— HOW TO COMPLETE THIS TASK —
Without the pictures, can you quote each line below exactly?

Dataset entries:
──────────

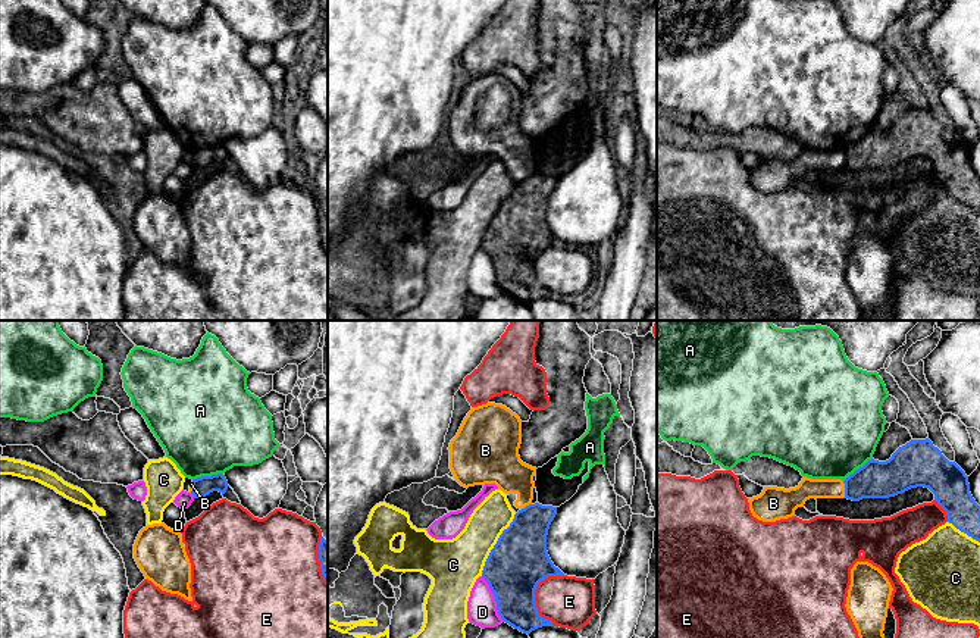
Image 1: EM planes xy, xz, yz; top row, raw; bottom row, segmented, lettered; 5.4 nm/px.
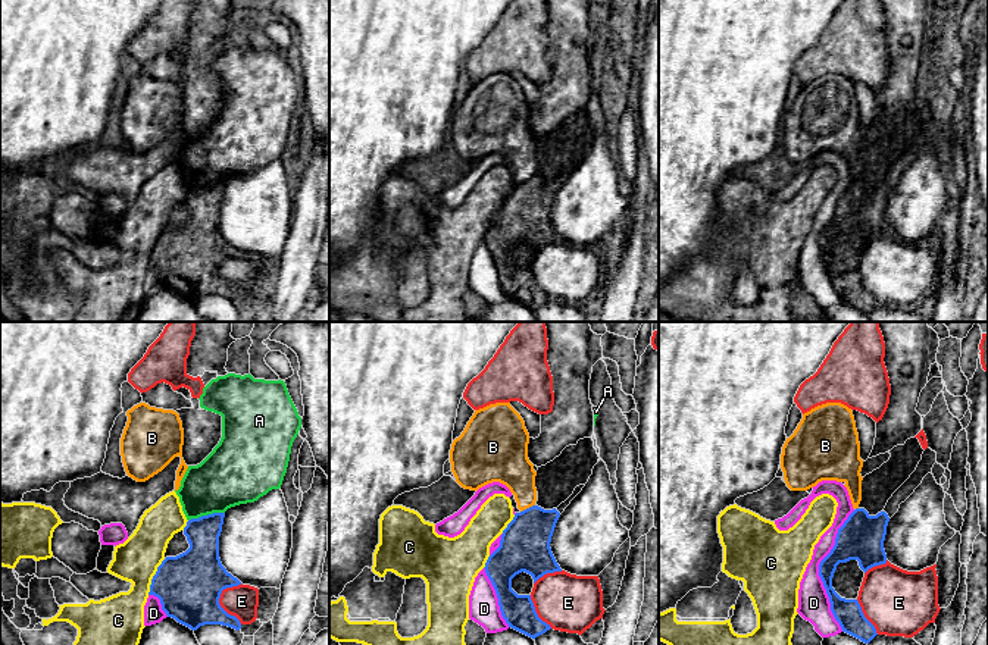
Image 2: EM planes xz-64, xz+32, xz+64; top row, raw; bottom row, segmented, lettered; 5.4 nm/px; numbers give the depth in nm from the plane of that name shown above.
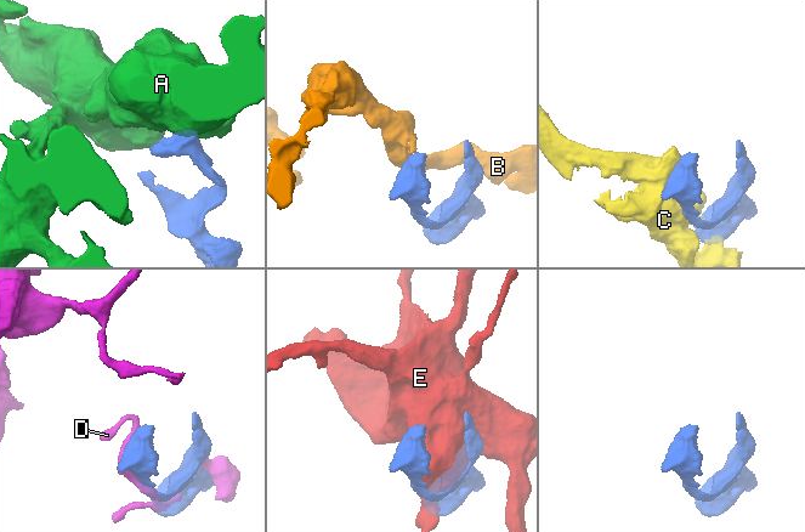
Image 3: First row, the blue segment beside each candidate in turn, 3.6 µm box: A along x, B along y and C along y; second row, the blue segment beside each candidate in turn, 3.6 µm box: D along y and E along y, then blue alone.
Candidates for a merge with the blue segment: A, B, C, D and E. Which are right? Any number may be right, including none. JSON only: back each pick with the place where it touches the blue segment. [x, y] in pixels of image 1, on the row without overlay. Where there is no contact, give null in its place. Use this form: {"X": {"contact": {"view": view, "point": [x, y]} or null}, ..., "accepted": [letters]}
{"accepted": []}

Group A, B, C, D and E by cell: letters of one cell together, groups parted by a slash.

──────────

— RESULT OF THE TASK —
Image 1: EM planes xy, xz, yz; top row, raw; bottom row, segmented, lettered; 5.4 nm/px.
Image 2: EM planes xz-64, xz+32, xz+64; top row, raw; bottom row, segmented, lettered; 5.4 nm/px; numbers give the depth in nm from the plane of that name shown above.
Image 3: First row, the blue segment beside each candidate in turn, 3.6 µm box: A along x, B along y and C along y; second row, the blue segment beside each candidate in turn, 3.6 µm box: D along y and E along y, then blue alone.
Candidates for a merge with the blue segment: A, B, C, D and E. Which are right? Any number may be right, including none. JSON only: back each pick with the place where it touches the blue segment. [x, y] in pixels of image 1, on the row without overlay. Where there is no contact, give null in its place. Use this form: {"X": {"contact": {"view": view, "point": [x, y]} or null}, ..., "accepted": [letters]}
{"accepted": []}

Group A, B, C, D and E by cell: letters of one cell together, groups parted by a slash.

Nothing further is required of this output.